■ **WHAT THIS TASK INVOLVES**
Search the records for the string "dump", then copy each line where it appears.

(Design files in text formats)
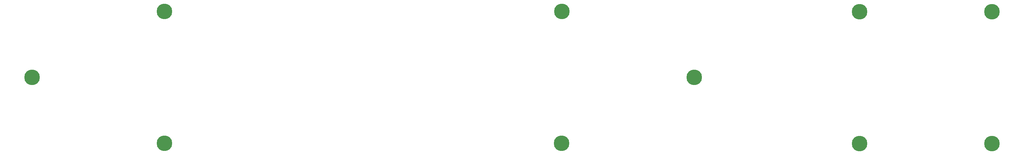
<source format=gbr>
G04 #@! TF.GenerationSoftware,KiCad,Pcbnew,(5.1.2-1)-1*
G04 #@! TF.CreationDate,2020-01-22T17:39:03-06:00*
G04 #@! TF.ProjectId,therick_top_plate,74686572-6963-46b5-9f74-6f705f706c61,rev?*
G04 #@! TF.SameCoordinates,Original*
G04 #@! TF.FileFunction,Copper,L2,Bot*
G04 #@! TF.FilePolarity,Positive*
%FSLAX46Y46*%
G04 Gerber Fmt 4.6, Leading zero omitted, Abs format (unit mm)*
G04 Created by KiCad (PCBNEW (5.1.2-1)-1) date 2020-01-22 17:39:03*
%MOMM*%
%LPD*%
G04 APERTURE LIST*
%ADD10C,4.500000*%
G04 APERTURE END LIST*
D10*
X341312500Y-92075000D03*
X303212500Y-92075000D03*
X341312500Y-53975000D03*
X303212500Y-53975000D03*
X65125600Y-72986900D03*
X103225600Y-53936900D03*
X103225600Y-92036900D03*
X217538300Y-53936900D03*
X217525600Y-92036900D03*
X255638300Y-72986900D03*
M02*

</source>
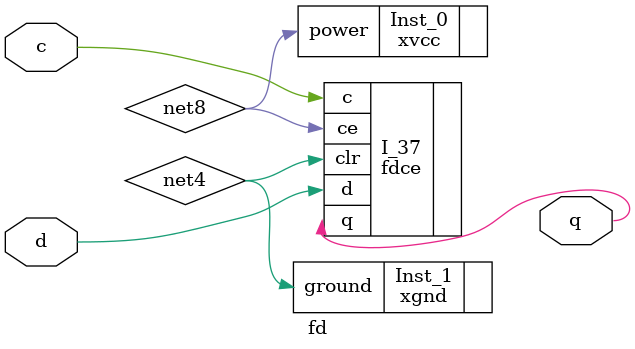
<source format=v>

module fd( q, c, d );

output  q;


input  c, d;





specify 
    specparam CDS_LIBNAME  = "xc7000";
    specparam CDS_CELLNAME = "fd";
    specparam CDS_VIEWNAME = "schematic";
endspecify

xvcc  Inst_0( .power(net8));
xgnd  Inst_1( .ground(net4));
fdce  I_37( .d(d), .clr(net4), .ce(net8), .q(q), .c(c));

endmodule

</source>
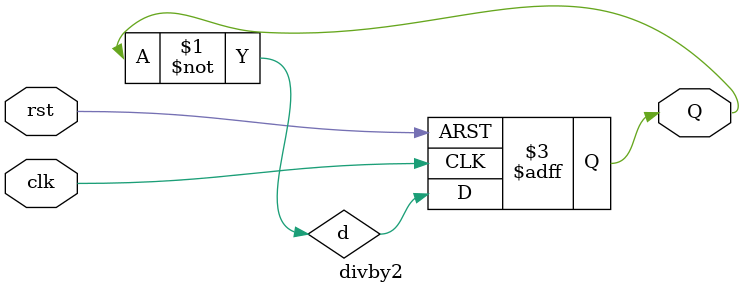
<source format=v>
`timescale 1ns / 1ps


module divby2(clk,rst,Q);
 input clk;
 input rst;
 output Q ;
 reg Q;
 wire d;
 
 assign d = ~Q;
 always @(posedge clk or posedge rst)
 begin 
 if (rst)
 begin
 Q<=0;
 end
 else 
 Q<=d;
 
 end     
endmodule

</source>
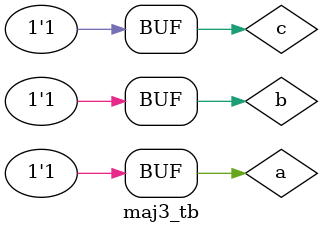
<source format=sv>
 
module maj3_tb;
  
  //dont take inputs dont produce outputs
//they need design under test 


//DUT - chip, 3 lines in, 1 out
//Test bench - Bread Board

  //3 local(wires of BB/probe) pins and 1 out part of test bench not part of DUT.

//wire local to test bench
  reg a, b, c;
  wire out;
  
  // not function call, instantiation
  maj3 DUT1( out, a, b, c);
  
  //values for a, b c enum
  initial begin 
    for( int i= 0; i<8; i++) begin
      #5 {a,b,c} = i; // each bit of i is assigned to a, b, c i2, i1, i0, 3bits
      //every 5 time units, value changes
    end  
  end
  
  //i-verilog compiler under use.
  
  initial begin
    $monitor(a,b,c, out);
    $dumpfile("dump.vcd");//waveform file value change dump
    $dumpvars; //to dump all vars
	end
endmodule
</source>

■ **RESULT OF THIS TASK**
    $dumpfile("dump.vcd");//waveform file value change dump
    $dumpvars; //to dump all vars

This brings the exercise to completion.